Alana Nichols' Advice To Young Women: "Comparison Is The Ultimate Thief Of All Joy" — EXCLUSIVE
Alana Nichols was 17 years old when she had a life-altering snowboarding injury that left her paralyzed from the waist down. She thought that would be the end of her athletic career, she tells me in an interview for Elite Daily. Instead, she found a career in adaptive sports — and became the first American woman to win gold medals at both the Summer and Winter Olympic or Paralympic Games. The six-time Paralympic medalist, who competes in wheelchair basketball and alpine skiing, is preparing for the PyeongChang 2018 games as part of Team Toyota. Before she heads out, Nichols has some amazing advice for young women, no matter what barriers they're facing.
After her snowboarding injury, it took Nichols, now 34, two years to move on and find wheelchair basketball in 2003. She was hesitant at first to try it, but after seeing that "it was violent and amazing and athletic," she was hooked. Nichols joined the women of Team USA in wheelchair basketball, winning the gold with them at Beijing 2008. "I found a new life as a Paralympic athlete in that sport," she says. With that victory, Nichols began training in alpine skiing, going on to win gold twice at Vancouver 2010.
But getting to the point where she even wanted to try adaptive sports in the first place took a change in attitude. After her injury, Nichols found herself, naturally, comparing her life with paralysis to her life before it — and "that comparison set me up for disappointment every time."

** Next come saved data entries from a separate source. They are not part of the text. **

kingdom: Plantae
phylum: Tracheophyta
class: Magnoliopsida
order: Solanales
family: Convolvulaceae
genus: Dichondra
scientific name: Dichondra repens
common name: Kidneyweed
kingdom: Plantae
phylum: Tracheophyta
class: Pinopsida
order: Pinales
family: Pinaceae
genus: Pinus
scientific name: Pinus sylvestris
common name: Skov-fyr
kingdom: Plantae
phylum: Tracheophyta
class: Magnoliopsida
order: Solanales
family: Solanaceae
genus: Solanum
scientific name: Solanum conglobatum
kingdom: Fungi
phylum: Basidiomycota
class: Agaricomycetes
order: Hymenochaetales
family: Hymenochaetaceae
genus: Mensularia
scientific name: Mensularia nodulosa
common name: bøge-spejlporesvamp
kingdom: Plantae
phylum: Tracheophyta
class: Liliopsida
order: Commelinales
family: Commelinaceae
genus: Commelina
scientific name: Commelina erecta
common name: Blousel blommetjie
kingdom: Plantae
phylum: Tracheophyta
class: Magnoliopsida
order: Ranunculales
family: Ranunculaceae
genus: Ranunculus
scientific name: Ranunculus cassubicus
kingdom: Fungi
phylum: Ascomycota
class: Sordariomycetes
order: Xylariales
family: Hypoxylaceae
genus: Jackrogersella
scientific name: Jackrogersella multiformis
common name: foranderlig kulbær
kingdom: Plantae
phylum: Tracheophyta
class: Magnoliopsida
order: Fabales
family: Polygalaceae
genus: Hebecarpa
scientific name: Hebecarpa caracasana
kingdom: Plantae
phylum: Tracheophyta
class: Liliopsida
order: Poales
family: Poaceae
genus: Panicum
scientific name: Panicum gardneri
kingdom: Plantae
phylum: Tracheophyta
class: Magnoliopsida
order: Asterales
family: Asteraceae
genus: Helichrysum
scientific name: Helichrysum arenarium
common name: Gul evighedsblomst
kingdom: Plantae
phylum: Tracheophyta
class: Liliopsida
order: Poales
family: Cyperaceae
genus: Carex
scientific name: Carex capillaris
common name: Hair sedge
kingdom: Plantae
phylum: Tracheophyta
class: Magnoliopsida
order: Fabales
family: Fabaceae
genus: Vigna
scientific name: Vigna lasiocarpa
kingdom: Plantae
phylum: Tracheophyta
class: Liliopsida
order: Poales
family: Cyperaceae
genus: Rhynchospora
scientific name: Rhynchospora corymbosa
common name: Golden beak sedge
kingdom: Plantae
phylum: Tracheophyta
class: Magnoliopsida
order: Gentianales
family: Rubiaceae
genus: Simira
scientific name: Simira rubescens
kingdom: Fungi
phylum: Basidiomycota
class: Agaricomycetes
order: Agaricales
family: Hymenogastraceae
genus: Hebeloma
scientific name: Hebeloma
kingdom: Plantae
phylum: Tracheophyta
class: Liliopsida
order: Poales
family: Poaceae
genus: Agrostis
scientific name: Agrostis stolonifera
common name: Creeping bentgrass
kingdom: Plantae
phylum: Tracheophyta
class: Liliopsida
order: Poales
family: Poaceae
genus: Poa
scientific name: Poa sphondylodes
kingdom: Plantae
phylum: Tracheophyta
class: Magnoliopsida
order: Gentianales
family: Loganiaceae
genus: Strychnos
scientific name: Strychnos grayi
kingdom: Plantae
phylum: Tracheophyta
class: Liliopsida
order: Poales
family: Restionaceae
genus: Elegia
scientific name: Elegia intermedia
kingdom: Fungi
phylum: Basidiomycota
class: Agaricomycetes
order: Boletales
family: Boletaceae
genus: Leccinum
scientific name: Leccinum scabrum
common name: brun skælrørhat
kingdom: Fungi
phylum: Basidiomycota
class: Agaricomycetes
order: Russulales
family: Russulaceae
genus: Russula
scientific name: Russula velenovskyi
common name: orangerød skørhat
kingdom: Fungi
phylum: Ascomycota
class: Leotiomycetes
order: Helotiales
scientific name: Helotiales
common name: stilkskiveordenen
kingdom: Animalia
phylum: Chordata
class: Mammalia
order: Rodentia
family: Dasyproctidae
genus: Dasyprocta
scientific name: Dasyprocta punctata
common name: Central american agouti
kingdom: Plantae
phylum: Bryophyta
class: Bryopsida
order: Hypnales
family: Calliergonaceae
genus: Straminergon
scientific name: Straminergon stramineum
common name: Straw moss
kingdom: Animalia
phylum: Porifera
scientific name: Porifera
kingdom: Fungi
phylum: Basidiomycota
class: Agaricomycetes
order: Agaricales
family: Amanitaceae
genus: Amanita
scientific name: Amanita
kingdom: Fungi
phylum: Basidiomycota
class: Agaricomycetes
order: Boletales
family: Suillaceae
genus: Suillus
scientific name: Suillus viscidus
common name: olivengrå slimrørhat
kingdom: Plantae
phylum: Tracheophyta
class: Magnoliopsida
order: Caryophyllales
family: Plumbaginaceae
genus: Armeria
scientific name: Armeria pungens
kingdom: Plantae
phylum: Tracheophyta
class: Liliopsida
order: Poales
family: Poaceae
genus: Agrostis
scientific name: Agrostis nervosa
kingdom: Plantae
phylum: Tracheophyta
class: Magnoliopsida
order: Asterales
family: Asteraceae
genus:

"I think comparison is the ultimate thief of all joy," Nichols says. "The day I quit comparing my old life to my new one, it allowed me to be who I was and do the best that I could with my current tools and equipment. Whether I had legs or not, I still had my heart and my spirit and my ability to play the game."
With that experience in mind, she wants young women to stop comparing themselves to other people or circumstances, because thinking that way, she says, only creates more barriers to overcome.
"It’s so easy with social medial and all of that to just feel bad about what you’re doing or how well you are doing in your life," Nichols says. "But, really, it should be you comparing yourself to your yesterday."
Nichols recognizes that "everybody's got something in their life that's impossible," but believes you can make it through with small steps. She knows that moving yourself forward — both mentally and physically — takes a ton of effort. After all, she says, getting back into sports "happened one day at a time and one push forward at a time" rather than all at once after her injury. The most important part to her was just starting, and then continuing to move forward as much as possible every day.
"There were days where I took a lot of steps backwards, but I had hope because of sports and because of my ability to move. That was really what helped me mentally overcome the impossibility of being paralyzed for the rest of my life," Nichols says. "Looking back from the top of the podium was a pretty cool thing because I know that it took a lot of little steps to make one big step."
Along her journey, Nichols was helped by the support of her wheelchair basketball teammates. Being part of a team was "so important" to Nichols as part of her recovery, as she was able "to interact and mingle and trade tricks of the paraplegic world with them, and just feel encouraged that there are other women in the boat and that they are happy, they are seeing their fullest potential." Thanks to their support, she was more prepared to switch to an individual sport: skiing.
"It’s not easy, and you don’t have anybody to rely on at the end of a ski race. If you win or you lose, it’s all on you. Having that responsibility, I think, was a huge transition, but one that basketball really set me up to take on," she says.
You can cheer on Nichols and the rest of Team USA when the PyeongChang Olympic and Paralympic Games begin on Feb. 9.